The countryside-dweller’s Christmas wishlist.
Your Rural Living Christmas Wishlist
Living in the countryside is already at the top of many people’s wishlists. Although it can take some getting used to if you’ve been brought up in the city, it soon becomes second nature and a fantastic way of life. However, there are some times – only some times, mind – when you may find yourself hankering after the following:
Netflix without the buffering
Perhaps one of the biggest bugbears about living in the countryside is the poor internet quality. Despite the government’s pledges to update all rural broadband, some areas will always be disadvantaged because of the topography of the area. Even if you do get decent broadband speed, architectural details such as old Cotswold stone walls mean that WiFi signals will struggle to reach different rooms. But don’t panic – there are ways to combat these problems with WiFi boosters, or look at hard-wiring all your devices into the router.
Chatting without stuttering
Mobile phone signals are notoriously patchy in rural Britain. One minute you can be chatting away quite happily, the next, you’ve lost signal and half way through the call you realise you’ve been giving a soliloquy to your mother-in-law about what the children want for Christmas. No matter where in the house or street you try to position yourself, whether you get a signal or not will be determined by the mood of the mobile phone gods. The good news is that mobile phone companies are spending money trying to make sure every inch of the UK is covered by mobile phone signal in the next few years – in the meantime, invest in a mobile phone signal booster that plugs into your wall socket.
Clean shoes for once
Ah, a difficult one to combat this, especially if you live on a small-holding or farm. Why else do you think rambling old farmhouses have so many small downstairs rooms and acres of stone floor?

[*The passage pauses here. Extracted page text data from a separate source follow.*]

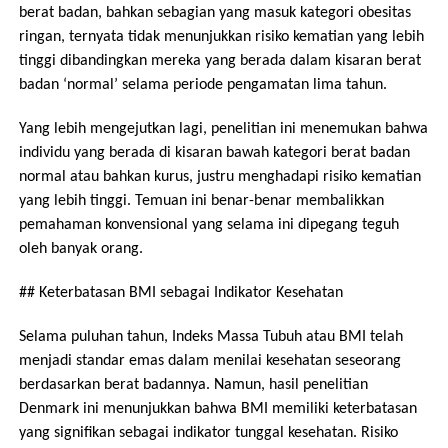
berat badan, bahkan sebagian yang masuk kategori obesitas
ringan, ternyata tidak menunjukkan risiko kematian yang lebih
tinggi dibandingkan mereka yang berada dalam kisaran berat
badan ‘normal’ selama periode pengamatan lima tahun.
Yang lebih mengejutkan lagi, penelitian ini menemukan bahwa
individu yang berada di kisaran bawah kategori berat badan
normal atau bahkan kurus, justru menghadapi risiko kematian
yang lebih tinggi. Temuan ini benar-benar membalikkan
pemahaman konvensional yang selama ini dipegang teguh
oleh banyak orang.
## Keterbatasan BMI sebagai Indikator Kesehatan
Selama puluhan tahun, Indeks Massa Tubuh atau BMI telah
menjadi standar emas dalam menilai kesehatan seseorang
berdasarkan berat badannya. Namun, hasil penelitian
Denmark ini menunjukkan bahwa BMI memiliki keterbatasan
yang signifikan sebagai indikator tunggal kesehatan. Risiko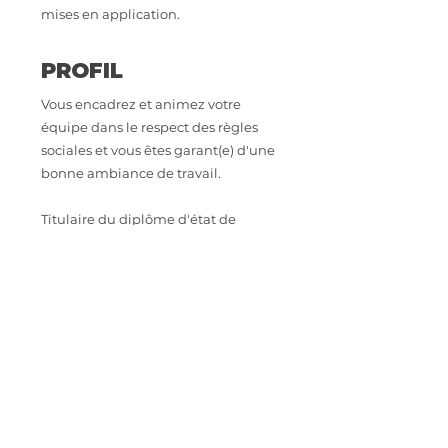
mises en application.
PROFIL
Vous encadrez et animez votre
équipe dans le respect des règles
sociales et vous êtes garant(e) d'une
bonne ambiance de travail.
Titulaire du diplôme d'état de
Docteur en Pharmacie, vous êtes
opérationnel(le), rigoureux (se),
organisé(e) et vous maîtrisez la
gestion de votre rayon.
CONTACT
Intéressé.e par cette opportunité
professionnelle ? Envoyez votre CV à
astoriarecrutement@orange.fr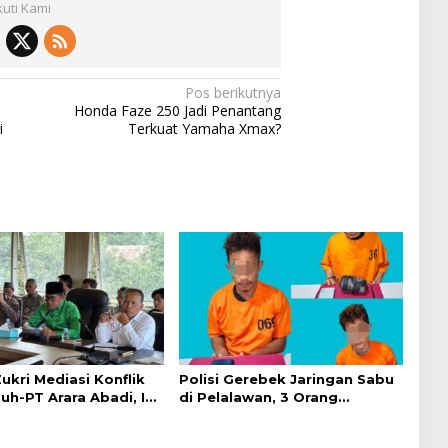
kuti Kami
Pos berikutnya
Honda Faze 250 Jadi Penantang
i
Terkuat Yamaha Xmax?
ukri Mediasi Konflik
Polisi Gerebek Jaringan Sabu
h-PT Arara Abadi, Ini
di Pelalawan, 3 Orang
Ditangkap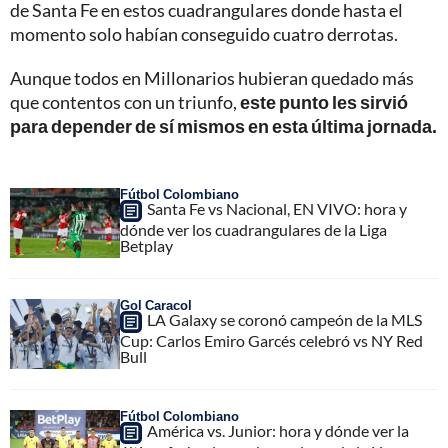
de Santa Fe en estos cuadrangulares donde hasta el
momento solo habían conseguido cuatro derrotas.
Aunque todos en Millonarios hubieran quedado más
que contentos con un triunfo,
este punto les sirvió
para depender de sí mismos en esta última jornada.
Fútbol Colombiano
Santa Fe vs Nacional, EN VIVO: hora y
dónde ver los cuadrangulares de la Liga
Betplay
Gol Caracol
LA Galaxy se coronó campeón de la MLS
Cup: Carlos Emiro Garcés celebró vs NY Red
Bull
Fútbol Colombiano
América vs. Junior: hora y dónde ver la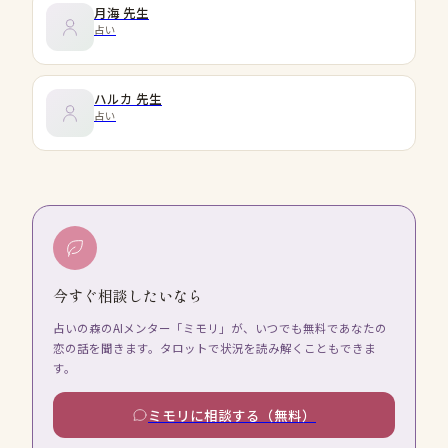
月海
先生
占い
ハルカ
先生
占い
今すぐ相談したいなら
占いの森のAIメンター「ミモリ」が、いつでも無料であなたの
恋の話を聞きます。タロットで状況を読み解くこともできま
す。
ミモリに相談する（無料）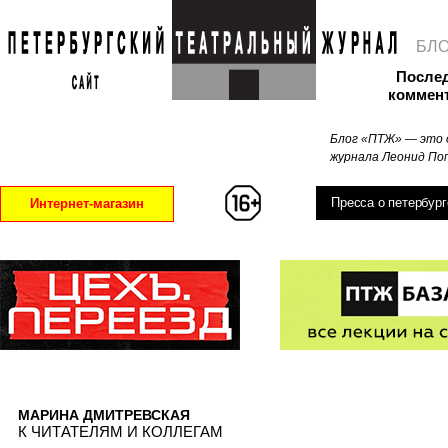
БЛ
После
коммен
Блог «ПТЖ» — это 
журнала Леонид Поп
Пресса о петербург
Интернет-магазин
МАРИНА ДМИТРЕВСКАЯ
К ЧИТАТЕЛЯМ И КОЛЛЕГАМ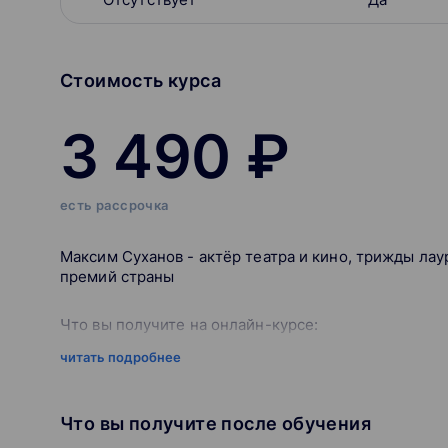
Стоимость курса
3 490 ₽
есть рассрочка
Максим Суханов - актёр театра и кино, трижды ла
премий страны
Что вы получите на онлайн-курсе:
читать подробнее
Сможешь взаимодействовать с разными режис
Узнаешь, как определить свой типаж и выбир
Научишься анализировать, продумывать хара
Что вы получите после обучения
Узнаешь, как погружаться в эмоциональное со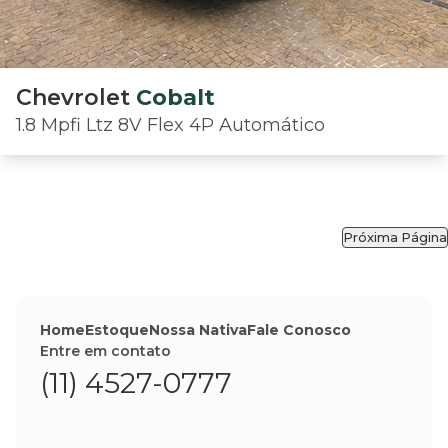
Chevrolet
Cobalt
1.8 Mpfi Ltz 8V Flex 4P Automático
Próxima Página
Home
Estoque
Nossa Nativa
Fale Conosco
Entre em contato
(11) 4527-0777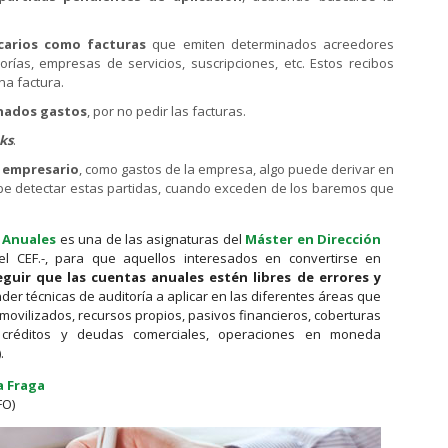
ncarios como facturas
que emiten determinados acreedores
rías, empresas de servicios, suscripciones, etc. Estos recibos
na factura.
inados gastos
, por no pedir las facturas.
ks
.
l empresario
, como gastos de la empresa, algo puede derivar en
be detectar estas partidas, cuando exceden de los baremos que
s Anuales
es una de las asignaturas del
Máster en Dirección
l CEF.-, para que aquellos interesados en convertirse en
guir que las cuentas anuales estén libres de errores y
r técnicas de auditoría a aplicar en las diferentes áreas que
nmovilizados, recursos propios, pasivos financieros, coberturas
s, créditos y deudas comerciales, operaciones en moneda
.
a Fraga
FO)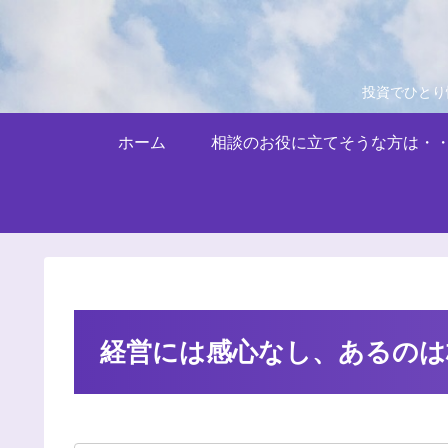
投資でひとり
ホーム
相談のお役に立てそうな方は・
経営には感心なし、あるのは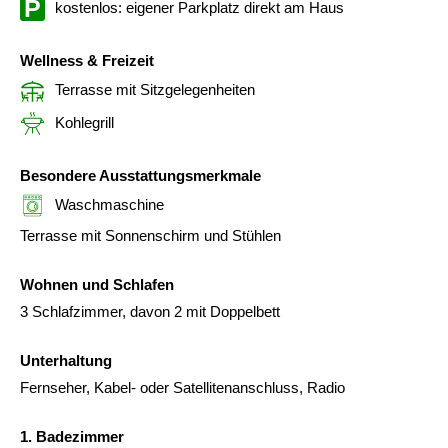
kostenlos: eigener Parkplatz direkt am Haus
Wellness & Freizeit
Terrasse mit Sitzgelegenheiten
Kohlegrill
Besondere Ausstattungsmerkmale
Waschmaschine
Terrasse mit Sonnenschirm und Stühlen
Wohnen und Schlafen
3 Schlafzimmer, davon 2 mit Doppelbett
Unterhaltung
Fernseher, Kabel- oder Satellitenanschluss, Radio
1. Badezimmer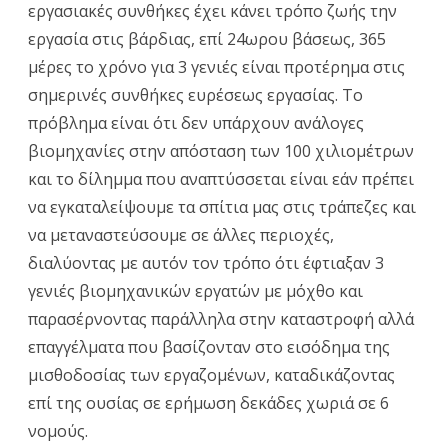
εργασιακές συνθήκες έχει κάνει τρόπο ζωής την
εργασία στις βάρδιας, επί 24ωρου βάσεως, 365
μέρες το χρόνο για 3 γενιές είναι προτέρημα στις
σημερινές συνθήκες ευρέσεως εργασίας. Το
πρόβλημα είναι ότι δεν υπάρχουν ανάλογες
βιομηχανίες στην απόσταση των 100 χιλιομέτρων
και το δίλημμα που αναπτύσσεται είναι εάν πρέπει
να εγκαταλείψουμε τα σπίτια μας στις τράπεζες και
να μεταναστεύσουμε σε άλλες περιοχές,
διαλύοντας με αυτόν τον τρόπο ότι έφτιαξαν 3
γενιές βιομηχανικών εργατών με μόχθο και
παρασέρνοντας παράλληλα στην καταστροφή αλλά
επαγγέλματα που βασίζονταν στο εισόδημα της
μισθοδοσίας των εργαζομένων, καταδικάζοντας
επί της ουσίας σε ερήμωση δεκάδες χωριά σε 6
νομούς.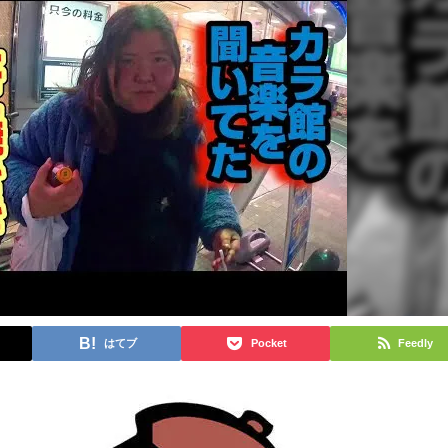
はてブ
Pocket
Feedly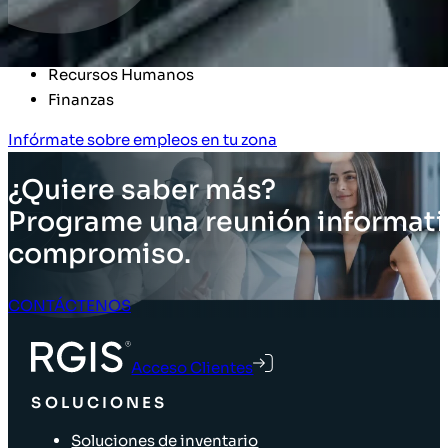
Ventas
Tecnología de la Información (Sistemas)
Recursos Humanos
Finanzas​
Infórmate sobre empleos en tu zona
¿Quiere saber más?
Programe una reunión informati
compromiso.
CONTÁCTENOS
Acceso Clientes
SOLUCIONES
Soluciones de inventario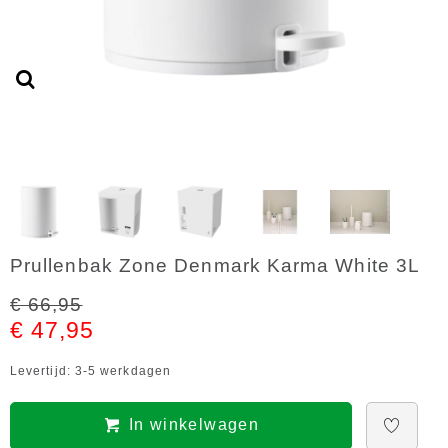
Prullenbak Zone Denmark Karma White 3L
€ 66,95
€ 47,95
Levertijd: 3-5 werkdagen
In winkelwagen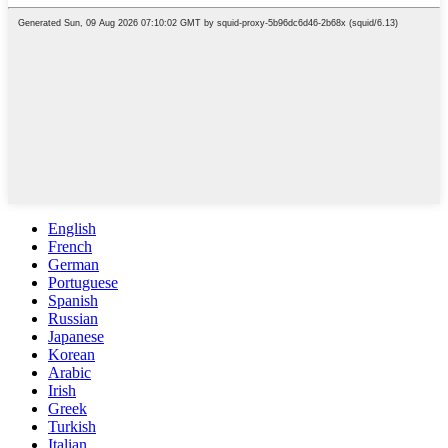
English
French
German
Portuguese
Spanish
Russian
Japanese
Korean
Arabic
Irish
Greek
Turkish
Italian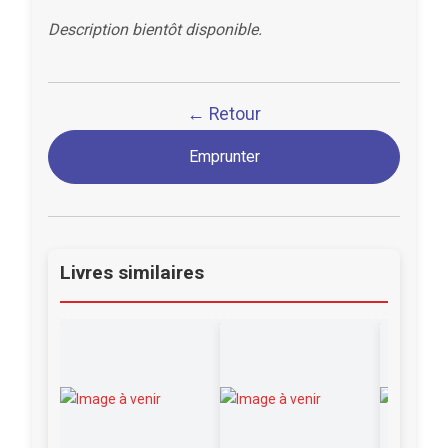
Description bientôt disponible.
← Retour
Emprunter
Livres similaires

The only way to deal with the interminable mud during the winter months is to be prepared for it – have an area where muddy shoes can be kicked off and be religious about cleaning them. If you have an Aga, drying them is easy, otherwise it’s a case of stuffing them with rolled up newspaper by the fire.
Not getting in the car for a day
Another difficult one to get around, especially if you live somewhere remote. Even if you live in a thriving village, there may only be one bus service a day – it’s one a week in my village – and shops may not be in walking distance. On the plus side, that’s when you see communities really pull together – lift shares to town, community convenience stores in the village hall or local pub, and collective milk and newspaper rounds.
A little light relief
Coming from a city of bright lights, the darkness of the countryside can be a stark contrast, especially at this time of the year. With the absence of street lamps, the black skies can feel overwhelming and when the sun sets at 3.30 in the afternoon, can feel never-ending. Getting ready for school or work in the dark in the morning is also rather tiresome but as from 21st December, the future should start to look a little brighter! After midwinter’s day, the nights will start getting longer and there’s a sense of hopefulness that spring is not too far away. In the meantime, make the most of the dark nights to enjoy the stars – it’s a special time of year for star gazing after all – and take daily Vitamin D to combat the lack of sunshine.